**WHAT THIS EXERCISE ASKS:**
[A] List every Czech Republic national youth team that appears under International career in the profile of footballer Jáchym Šíp.
[B] In the footballer profile of Jáchym Šíp, what is his place of birth?
[C] Continue the profile of footballer Jáchym Šíp from its final sentence.

**TEXT SEGMENT:**
+ + + +

Jáchym Šíp

Personal information
- Date of birth: 22 January 2003 (age 23)
- Place of birth: Kroměříž, Czech Republic
- Height: 1.76 m (5 ft 9 in)
- Position: Winger

Team information
- Current team: Sigma Olomouc
- Number: 6

Youth career
- TJ Loukov
- Bystřice pod Hostýnem
- Sigma Olomouc

Senior career*
- Years: Team / Apps / (Gls)
- 2020–2024: Sigma Olomouc B / 87 / (22)
- 2021–: Sigma Olomouc / 91 / (7)

International career^{‡}
- 2017: Czech Republic U15 / 4 / (1)
- 2017–2018: Czech Republic U16 / 15 / (4)
- 2018–2020: Czech Republic U17 / 29 / (6)
- 2021–: Czech Republic U19 / 9 / (0)
- 2022–: Czech Republic U20 / 2 / (0)

= Jáchym Šíp =

Czech footballer

Jáchym Šíp (born 22 January 2003) is a Czech footballer who plays as a winger for Sigma Olomouc.

+ + + +

**SUPPLIED INFORMATION:**
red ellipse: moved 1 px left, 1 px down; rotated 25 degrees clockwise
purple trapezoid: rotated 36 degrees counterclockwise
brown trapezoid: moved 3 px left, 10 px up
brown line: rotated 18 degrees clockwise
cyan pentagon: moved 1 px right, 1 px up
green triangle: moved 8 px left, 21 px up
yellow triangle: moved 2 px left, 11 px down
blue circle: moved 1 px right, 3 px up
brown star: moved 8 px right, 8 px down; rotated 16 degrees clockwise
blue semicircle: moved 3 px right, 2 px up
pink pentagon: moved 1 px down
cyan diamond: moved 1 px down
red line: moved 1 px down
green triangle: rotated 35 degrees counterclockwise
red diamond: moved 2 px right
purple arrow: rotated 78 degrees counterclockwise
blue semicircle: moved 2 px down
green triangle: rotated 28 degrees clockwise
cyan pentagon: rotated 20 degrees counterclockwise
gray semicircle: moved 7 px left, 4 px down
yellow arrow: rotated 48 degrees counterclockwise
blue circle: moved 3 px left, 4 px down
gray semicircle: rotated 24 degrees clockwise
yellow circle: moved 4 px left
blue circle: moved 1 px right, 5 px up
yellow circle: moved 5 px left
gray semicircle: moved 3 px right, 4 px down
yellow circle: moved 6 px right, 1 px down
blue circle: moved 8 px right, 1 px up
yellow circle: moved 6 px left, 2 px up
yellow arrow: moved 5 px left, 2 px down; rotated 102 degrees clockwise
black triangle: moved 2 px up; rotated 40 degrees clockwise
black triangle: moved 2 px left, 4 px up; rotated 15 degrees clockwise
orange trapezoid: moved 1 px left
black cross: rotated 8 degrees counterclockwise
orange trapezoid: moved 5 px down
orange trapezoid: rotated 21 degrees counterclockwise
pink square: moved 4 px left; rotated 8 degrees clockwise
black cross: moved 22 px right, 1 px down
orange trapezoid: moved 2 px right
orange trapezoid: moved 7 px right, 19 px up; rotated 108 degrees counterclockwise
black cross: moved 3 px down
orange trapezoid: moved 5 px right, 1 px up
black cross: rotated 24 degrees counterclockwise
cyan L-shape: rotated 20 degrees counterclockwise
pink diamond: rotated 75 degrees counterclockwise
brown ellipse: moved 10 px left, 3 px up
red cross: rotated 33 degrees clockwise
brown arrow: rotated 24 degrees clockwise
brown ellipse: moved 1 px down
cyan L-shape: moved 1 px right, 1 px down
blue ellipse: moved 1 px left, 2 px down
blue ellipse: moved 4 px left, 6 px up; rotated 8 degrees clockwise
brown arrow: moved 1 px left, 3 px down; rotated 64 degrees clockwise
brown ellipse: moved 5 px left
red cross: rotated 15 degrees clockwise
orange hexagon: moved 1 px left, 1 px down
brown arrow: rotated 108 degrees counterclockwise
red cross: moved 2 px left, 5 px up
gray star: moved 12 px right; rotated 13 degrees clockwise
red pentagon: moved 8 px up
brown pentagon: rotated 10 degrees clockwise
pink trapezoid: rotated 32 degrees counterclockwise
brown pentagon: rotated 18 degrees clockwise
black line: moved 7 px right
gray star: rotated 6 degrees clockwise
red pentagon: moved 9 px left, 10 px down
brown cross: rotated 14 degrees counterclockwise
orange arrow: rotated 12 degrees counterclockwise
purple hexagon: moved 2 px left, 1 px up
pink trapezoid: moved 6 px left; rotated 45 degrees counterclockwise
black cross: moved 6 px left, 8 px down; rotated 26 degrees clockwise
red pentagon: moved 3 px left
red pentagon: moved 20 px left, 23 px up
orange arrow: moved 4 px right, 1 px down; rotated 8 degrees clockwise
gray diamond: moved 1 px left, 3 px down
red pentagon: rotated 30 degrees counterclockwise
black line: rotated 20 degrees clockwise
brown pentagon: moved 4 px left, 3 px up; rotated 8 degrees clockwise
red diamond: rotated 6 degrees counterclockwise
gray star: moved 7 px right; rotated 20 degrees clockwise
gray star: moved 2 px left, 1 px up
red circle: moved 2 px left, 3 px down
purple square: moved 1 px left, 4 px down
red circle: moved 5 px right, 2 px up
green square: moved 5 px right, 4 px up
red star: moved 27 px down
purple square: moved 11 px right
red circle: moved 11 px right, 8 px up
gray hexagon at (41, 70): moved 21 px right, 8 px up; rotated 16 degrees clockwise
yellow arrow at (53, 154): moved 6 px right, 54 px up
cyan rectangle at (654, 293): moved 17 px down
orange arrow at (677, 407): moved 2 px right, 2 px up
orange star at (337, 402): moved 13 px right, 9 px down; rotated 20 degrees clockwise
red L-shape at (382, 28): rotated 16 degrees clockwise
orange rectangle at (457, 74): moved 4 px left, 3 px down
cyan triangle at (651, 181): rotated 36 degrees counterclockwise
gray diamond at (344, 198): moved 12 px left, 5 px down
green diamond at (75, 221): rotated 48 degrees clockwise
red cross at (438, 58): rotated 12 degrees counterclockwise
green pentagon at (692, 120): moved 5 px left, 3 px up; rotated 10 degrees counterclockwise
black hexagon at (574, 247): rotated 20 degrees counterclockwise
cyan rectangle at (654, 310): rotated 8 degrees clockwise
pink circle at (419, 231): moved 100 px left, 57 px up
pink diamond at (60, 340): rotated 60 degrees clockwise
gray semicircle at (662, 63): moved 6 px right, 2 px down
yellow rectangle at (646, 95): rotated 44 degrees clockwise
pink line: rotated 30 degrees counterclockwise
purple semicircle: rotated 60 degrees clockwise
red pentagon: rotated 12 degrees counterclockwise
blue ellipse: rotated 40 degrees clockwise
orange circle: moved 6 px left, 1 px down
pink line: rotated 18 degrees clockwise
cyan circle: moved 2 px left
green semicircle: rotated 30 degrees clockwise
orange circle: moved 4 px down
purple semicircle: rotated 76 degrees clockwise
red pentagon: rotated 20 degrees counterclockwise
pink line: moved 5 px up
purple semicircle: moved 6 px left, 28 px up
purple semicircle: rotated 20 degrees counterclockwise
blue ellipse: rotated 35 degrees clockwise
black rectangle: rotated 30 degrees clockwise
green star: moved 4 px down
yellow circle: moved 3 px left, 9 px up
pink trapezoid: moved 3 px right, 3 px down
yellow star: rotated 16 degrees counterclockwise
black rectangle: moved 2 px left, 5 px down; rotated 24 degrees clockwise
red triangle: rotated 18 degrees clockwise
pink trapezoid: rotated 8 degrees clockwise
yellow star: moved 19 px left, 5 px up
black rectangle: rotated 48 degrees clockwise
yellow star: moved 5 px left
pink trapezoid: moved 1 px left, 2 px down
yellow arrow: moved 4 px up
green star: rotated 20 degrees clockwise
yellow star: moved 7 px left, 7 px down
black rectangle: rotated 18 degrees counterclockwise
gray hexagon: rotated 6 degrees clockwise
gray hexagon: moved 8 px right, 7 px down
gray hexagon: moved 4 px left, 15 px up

+ + + +

**RESULTS FOR EACH TASK:**
[A] Czech Republic U15, Czech Republic U16, Czech Republic U17, Czech Republic U19, Czech Republic U20

[B] Kroměříž, Czech Republic

[C]
==Club career==
Šíp joined Sigma Olomouc at the age of 10, after playing youth football for TJ Loukov and Bystřice pod Hostýnem.

On 6 April 2021, Šíp made his debut for Sigma Olomouc, coming on as an 82nd-minute substitute in a 0–0 draw against Slovácko.

==International career==
Šíp has represented the Czech Republic at under-15, under-16 and under-17 level.

In September 2020, Šíp was handed a call-up for the Czech Republic senior team for a UEFA Nations League tie against Scotland after a new 24-man squad needed to be named following COVID-19 quarantine measures.